## Data to use
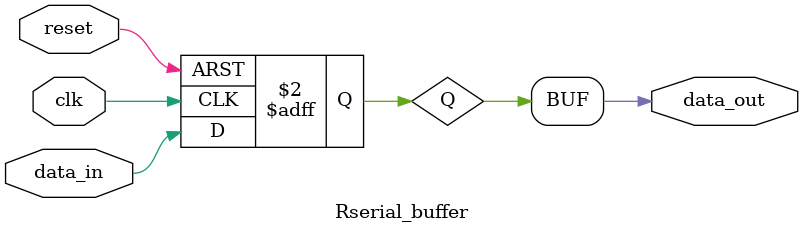
<source format=v>
/*	Joanna Mazer
	EE 371 Peckol Winter 2016
	Project 3: Extending a Microprocessor
	serial_buffer.v
	
	This verilog module functions as a simple buffer
	to provide additional signal integrity to the serial 
	input and to the serial output of the system.
*/

module Rserial_buffer (clk, reset, data_in, data_out);
	input 	clk, reset, data_in;
	output 	data_out; 

	reg Q;
	
	assign data_out = Q; 

	always @(posedge clk or posedge reset) begin
		if (reset) begin
			Q <= 1'b1;			
		end
		else begin
			Q <= data_in;
		end
	end

endmodule 
</source>
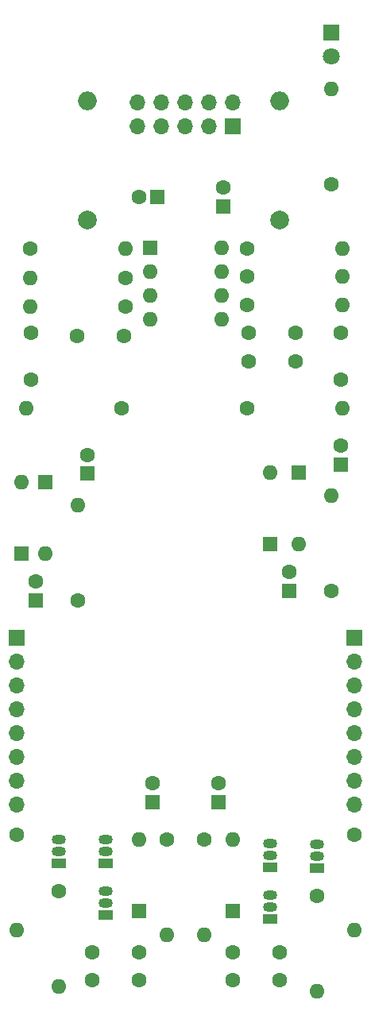
<source format=gbs>
G04 #@! TF.GenerationSoftware,KiCad,Pcbnew,(5.1.9)-1*
G04 #@! TF.CreationDate,2021-10-23T20:05:05+01:00*
G04 #@! TF.ProjectId,Snare+Hihat,536e6172-652b-4486-9968-61742e6b6963,rev?*
G04 #@! TF.SameCoordinates,Original*
G04 #@! TF.FileFunction,Soldermask,Bot*
G04 #@! TF.FilePolarity,Negative*
%FSLAX46Y46*%
G04 Gerber Fmt 4.6, Leading zero omitted, Abs format (unit mm)*
G04 Created by KiCad (PCBNEW (5.1.9)-1) date 2021-10-23 20:05:05*
%MOMM*%
%LPD*%
G01*
G04 APERTURE LIST*
%ADD10O,1.600000X1.600000*%
%ADD11C,1.600000*%
%ADD12R,1.600000X1.600000*%
%ADD13R,1.500000X1.050000*%
%ADD14O,1.500000X1.050000*%
%ADD15O,1.700000X1.700000*%
%ADD16R,1.700000X1.700000*%
%ADD17O,2.000000X2.000000*%
%ADD18C,2.000000*%
%ADD19C,1.800000*%
%ADD20R,1.800000X1.800000*%
G04 APERTURE END LIST*
D10*
X43600000Y-57000000D03*
D11*
X33440000Y-57000000D03*
X53500000Y-114000000D03*
D12*
X53500000Y-116000000D03*
D11*
X46500000Y-114000000D03*
D12*
X46500000Y-116000000D03*
D10*
X53870000Y-56920000D03*
X46250000Y-64540000D03*
X53870000Y-59460000D03*
X46250000Y-62000000D03*
X53870000Y-62000000D03*
X46250000Y-59460000D03*
X53870000Y-64540000D03*
D12*
X46250000Y-56920000D03*
D10*
X66660000Y-74000000D03*
D11*
X56500000Y-74000000D03*
D10*
X66660000Y-57000000D03*
D11*
X56500000Y-57000000D03*
D10*
X66660000Y-60000000D03*
D11*
X56500000Y-60000000D03*
D10*
X66660000Y-63000000D03*
D11*
X56500000Y-63000000D03*
D10*
X32000000Y-129660000D03*
D11*
X32000000Y-119500000D03*
D10*
X48000000Y-130160000D03*
D11*
X48000000Y-120000000D03*
D10*
X36500000Y-135660000D03*
D11*
X36500000Y-125500000D03*
D10*
X38500000Y-84340000D03*
D11*
X38500000Y-94500000D03*
D10*
X33000000Y-74000000D03*
D11*
X43160000Y-74000000D03*
D10*
X33440000Y-60100000D03*
D11*
X43600000Y-60100000D03*
D10*
X33440000Y-63200000D03*
D11*
X43600000Y-63200000D03*
D10*
X65500000Y-40000000D03*
D11*
X65500000Y-50160000D03*
D10*
X68000000Y-129660000D03*
D11*
X68000000Y-119500000D03*
D10*
X52000000Y-130160000D03*
D11*
X52000000Y-120000000D03*
D10*
X64000000Y-136160000D03*
D11*
X64000000Y-126000000D03*
D10*
X65500000Y-83340000D03*
D11*
X65500000Y-93500000D03*
D13*
X41500000Y-128040000D03*
D14*
X41500000Y-125500000D03*
X41500000Y-126770000D03*
D13*
X41500000Y-122540000D03*
D14*
X41500000Y-120000000D03*
X41500000Y-121270000D03*
D13*
X36500000Y-122540000D03*
D14*
X36500000Y-120000000D03*
X36500000Y-121270000D03*
D13*
X59000000Y-128500000D03*
D14*
X59000000Y-125960000D03*
X59000000Y-127230000D03*
D13*
X59000000Y-123000000D03*
D14*
X59000000Y-120460000D03*
X59000000Y-121730000D03*
D13*
X64000000Y-123040000D03*
D14*
X64000000Y-120500000D03*
X64000000Y-121770000D03*
D15*
X32000000Y-116280000D03*
X32000000Y-113740000D03*
X32000000Y-111200000D03*
X32000000Y-108660000D03*
X32000000Y-106120000D03*
X32000000Y-103580000D03*
X32000000Y-101040000D03*
D16*
X32000000Y-98500000D03*
D15*
X68000000Y-116280000D03*
X68000000Y-113740000D03*
X68000000Y-111200000D03*
X68000000Y-108660000D03*
X68000000Y-106120000D03*
X68000000Y-103580000D03*
X68000000Y-101040000D03*
D16*
X68000000Y-98500000D03*
D15*
X44840000Y-41460000D03*
X44840000Y-44000000D03*
X47380000Y-41460000D03*
X47380000Y-44000000D03*
X49920000Y-41460000D03*
X49920000Y-44000000D03*
X52460000Y-41460000D03*
X52460000Y-44000000D03*
X55000000Y-41460000D03*
D16*
X55000000Y-44000000D03*
D17*
X39500000Y-41300000D03*
D18*
X39500000Y-54000000D03*
D17*
X60000000Y-41300000D03*
D18*
X60000000Y-54000000D03*
D10*
X45000000Y-120000000D03*
D12*
X45000000Y-127620000D03*
D10*
X35000000Y-89500000D03*
D12*
X35000000Y-81880000D03*
D10*
X32500000Y-81880000D03*
D12*
X32500000Y-89500000D03*
D19*
X65500000Y-36540000D03*
D20*
X65500000Y-34000000D03*
D10*
X55000000Y-120000000D03*
D12*
X55000000Y-127620000D03*
D10*
X62000000Y-88500000D03*
D12*
X62000000Y-80880000D03*
D10*
X59000000Y-80880000D03*
D12*
X59000000Y-88500000D03*
D11*
X61700000Y-66000000D03*
X56700000Y-66000000D03*
X66500000Y-66000000D03*
X66500000Y-71000000D03*
X61700000Y-69000000D03*
X56700000Y-69000000D03*
X40000000Y-135000000D03*
X45000000Y-135000000D03*
X40000000Y-132000000D03*
X45000000Y-132000000D03*
X39500000Y-79000000D03*
D12*
X39500000Y-81000000D03*
D11*
X34000000Y-92500000D03*
D12*
X34000000Y-94500000D03*
D11*
X33500000Y-71000000D03*
X33500000Y-66000000D03*
X43400000Y-66300000D03*
X38400000Y-66300000D03*
X60000000Y-135000000D03*
X55000000Y-135000000D03*
X60000000Y-132000000D03*
X55000000Y-132000000D03*
X66500000Y-78000000D03*
D12*
X66500000Y-80000000D03*
D11*
X45000000Y-51500000D03*
D12*
X47000000Y-51500000D03*
D11*
X54000000Y-50500000D03*
D12*
X54000000Y-52500000D03*
D11*
X61000000Y-91500000D03*
D12*
X61000000Y-93500000D03*
M02*

</source>
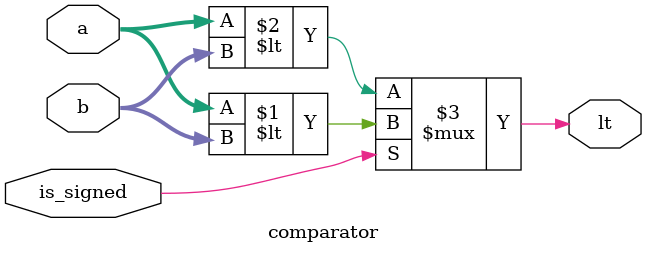
<source format=sv>
module comparator (
	input  logic [31:0] a, b,
	input  logic is_signed,
	output logic lt
);
	// assign eq  = (a == b);
	// assign neq = (a != b);
	assign lt  = is_signed ? ($signed(a) < $signed(b)) : (a < b);
	// assign lte = is_signed ? ($signed(a) <= $signed(b)) : (a <= b);
	// assign gt  = is_signed ? ($signed(a) > $signed(b)) : (a > b);
	// assign gte = is_signed ? ($signed(a) >= $signed(b)) : (a >= b);
	
endmodule
</source>
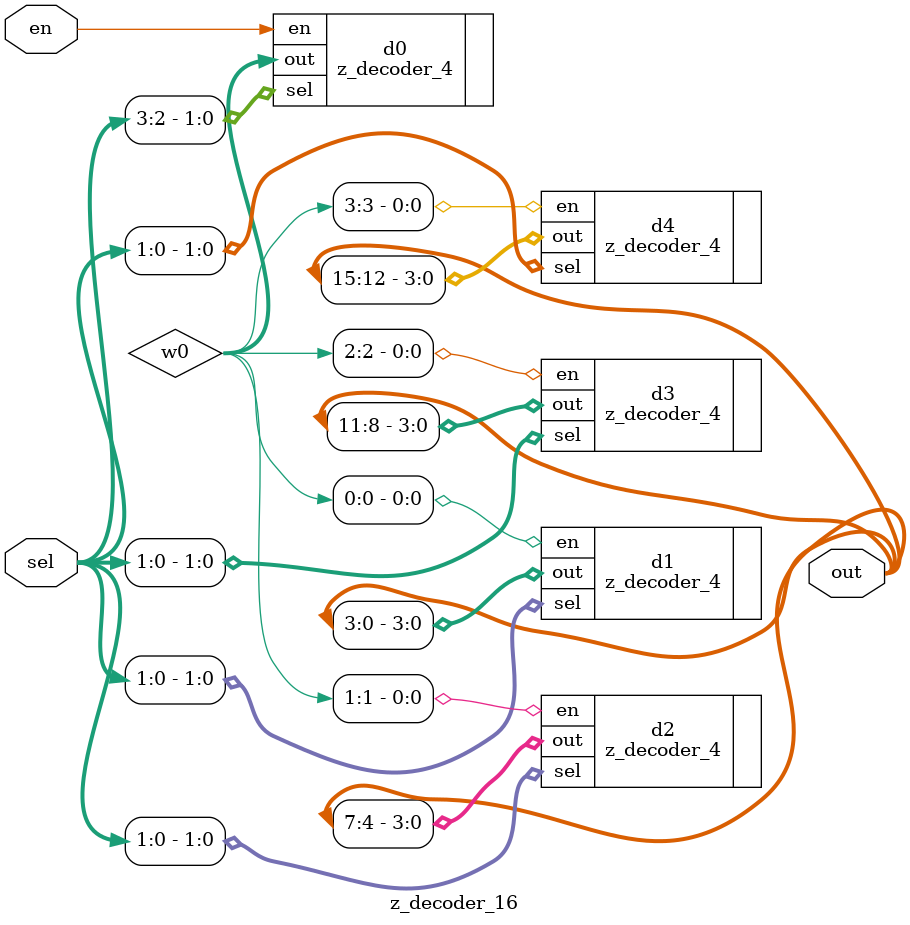
<source format=v>
module z_decoder_16(sel, en, out);
	input [3:0] sel;
	input en;
	output [15:0] out;
	wire [3:0] w0;
	
	z_decoder_4 d0(.sel(sel[3:2]), .en(en), .out(w0));
	
	z_decoder_4 d1(.sel(sel[1:0]), .en(w0[0]), .out(out[3:0]));
	z_decoder_4 d2(.sel(sel[1:0]), .en(w0[1]), .out(out[7:4]));
	z_decoder_4 d3(.sel(sel[1:0]), .en(w0[2]), .out(out[11:8]));
	z_decoder_4 d4(.sel(sel[1:0]), .en(w0[3]), .out(out[15:12]));
	
endmodule
</source>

## Work item
Across the entries above, count the lines with the word "logic" and report that count by itself.

## Answer for this exercise
3